This paper contributes to maximum distance separable (MDS) and near MDS (NMDS) properties of the extended generalized twisted Reed-Solomon (TGRS) codes. Firstly, a family of extended TGRS (ETGRS) are constructed by appending three columns to the generator matrix of original TGRS codes. Secondly, the necessary and sufficient conditions for these codes to be MDS or almost MDS (AMDS) codes are derived. Then, by analyzing the AMDS properties of their dual codes, the necessary and sufffcient conditions for them to be NMDS codes are established.
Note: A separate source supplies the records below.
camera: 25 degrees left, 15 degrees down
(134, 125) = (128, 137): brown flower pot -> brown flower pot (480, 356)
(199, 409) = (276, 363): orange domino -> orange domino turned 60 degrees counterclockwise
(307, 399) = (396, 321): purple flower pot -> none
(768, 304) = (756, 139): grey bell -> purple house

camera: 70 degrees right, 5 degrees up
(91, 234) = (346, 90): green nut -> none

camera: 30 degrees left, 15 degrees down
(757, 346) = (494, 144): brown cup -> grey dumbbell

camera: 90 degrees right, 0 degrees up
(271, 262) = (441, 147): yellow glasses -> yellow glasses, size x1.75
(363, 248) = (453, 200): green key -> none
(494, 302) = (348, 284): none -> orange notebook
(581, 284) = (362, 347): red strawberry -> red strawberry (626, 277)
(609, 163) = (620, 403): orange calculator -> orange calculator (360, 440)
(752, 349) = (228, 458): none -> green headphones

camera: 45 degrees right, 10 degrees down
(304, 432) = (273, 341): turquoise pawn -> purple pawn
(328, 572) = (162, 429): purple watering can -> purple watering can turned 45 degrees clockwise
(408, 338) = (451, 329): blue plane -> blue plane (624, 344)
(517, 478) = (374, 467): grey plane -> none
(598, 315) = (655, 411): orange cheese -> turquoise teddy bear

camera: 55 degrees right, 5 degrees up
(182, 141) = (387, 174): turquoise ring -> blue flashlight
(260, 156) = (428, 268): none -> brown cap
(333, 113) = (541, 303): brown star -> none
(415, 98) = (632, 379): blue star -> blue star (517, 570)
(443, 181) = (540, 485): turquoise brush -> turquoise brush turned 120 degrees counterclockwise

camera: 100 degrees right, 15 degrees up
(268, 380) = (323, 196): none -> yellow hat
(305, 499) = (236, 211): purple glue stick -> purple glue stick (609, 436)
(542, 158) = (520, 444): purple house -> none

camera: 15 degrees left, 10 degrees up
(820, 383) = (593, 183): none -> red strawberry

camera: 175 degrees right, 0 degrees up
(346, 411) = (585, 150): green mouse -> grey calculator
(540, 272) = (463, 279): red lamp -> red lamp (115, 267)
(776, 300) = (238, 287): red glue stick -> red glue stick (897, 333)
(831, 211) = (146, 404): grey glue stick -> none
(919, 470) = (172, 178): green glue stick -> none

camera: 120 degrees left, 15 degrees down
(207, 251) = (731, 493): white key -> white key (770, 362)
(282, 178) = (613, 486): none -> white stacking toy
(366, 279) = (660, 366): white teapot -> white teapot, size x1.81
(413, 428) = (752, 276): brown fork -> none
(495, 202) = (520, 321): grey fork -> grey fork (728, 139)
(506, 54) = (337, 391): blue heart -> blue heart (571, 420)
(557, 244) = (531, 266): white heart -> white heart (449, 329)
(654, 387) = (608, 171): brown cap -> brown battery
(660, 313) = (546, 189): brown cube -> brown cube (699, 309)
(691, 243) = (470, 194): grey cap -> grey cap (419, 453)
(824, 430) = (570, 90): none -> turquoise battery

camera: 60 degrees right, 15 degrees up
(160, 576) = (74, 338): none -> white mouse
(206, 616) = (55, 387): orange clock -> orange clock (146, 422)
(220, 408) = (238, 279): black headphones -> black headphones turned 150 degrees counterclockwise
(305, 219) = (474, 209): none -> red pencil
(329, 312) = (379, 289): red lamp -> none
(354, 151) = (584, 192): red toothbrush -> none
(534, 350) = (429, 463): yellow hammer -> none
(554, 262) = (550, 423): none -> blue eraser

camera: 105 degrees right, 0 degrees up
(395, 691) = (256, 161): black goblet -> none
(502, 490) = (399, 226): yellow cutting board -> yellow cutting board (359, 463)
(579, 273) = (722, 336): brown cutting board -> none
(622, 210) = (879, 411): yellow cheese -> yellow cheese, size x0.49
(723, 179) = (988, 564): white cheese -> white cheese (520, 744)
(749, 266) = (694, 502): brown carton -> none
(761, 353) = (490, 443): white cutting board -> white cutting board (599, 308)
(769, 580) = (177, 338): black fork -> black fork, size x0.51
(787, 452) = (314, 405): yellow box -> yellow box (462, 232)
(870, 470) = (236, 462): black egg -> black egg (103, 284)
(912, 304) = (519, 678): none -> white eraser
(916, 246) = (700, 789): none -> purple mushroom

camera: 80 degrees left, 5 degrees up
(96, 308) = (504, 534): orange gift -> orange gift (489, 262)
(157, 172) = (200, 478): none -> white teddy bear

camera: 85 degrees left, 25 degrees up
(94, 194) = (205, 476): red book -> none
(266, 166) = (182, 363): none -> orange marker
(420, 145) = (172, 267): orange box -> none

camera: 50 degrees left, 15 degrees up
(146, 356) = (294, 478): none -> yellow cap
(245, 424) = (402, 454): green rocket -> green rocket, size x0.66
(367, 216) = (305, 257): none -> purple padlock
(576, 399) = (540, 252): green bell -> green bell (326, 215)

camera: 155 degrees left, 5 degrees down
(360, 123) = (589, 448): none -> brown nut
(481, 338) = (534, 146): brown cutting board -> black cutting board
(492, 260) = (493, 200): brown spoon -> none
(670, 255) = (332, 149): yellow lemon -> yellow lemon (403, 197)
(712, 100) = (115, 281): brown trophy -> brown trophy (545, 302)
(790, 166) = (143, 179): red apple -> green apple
Furthermore, some examples are given to verify the main results. Finally, we determine the non-generalized Reed-Solomon (non-GRS) characteristics of them via the Schur product method.

翻译：本文研究了扩展广义扭转Reed-Solomon（TGRS）码的最大距离可分（MDS）与近MDS（NMDS）性质。首先，通过在原始TGRS码的生成矩阵后附加三列，构造了一类扩展TGRS（ETGRS）码。其次，推导了这些码为MDS或几乎MDS（AMDS）码的充分必要条件。随后，通过分析其对偶码的AMDS性质，建立了其为NMDS码的充分必要条件。此外，给出若干实例以验证主要结论。最后，利用Schur乘积方法确定了这些码的非广义Reed-Solomon（non-GRS）特性。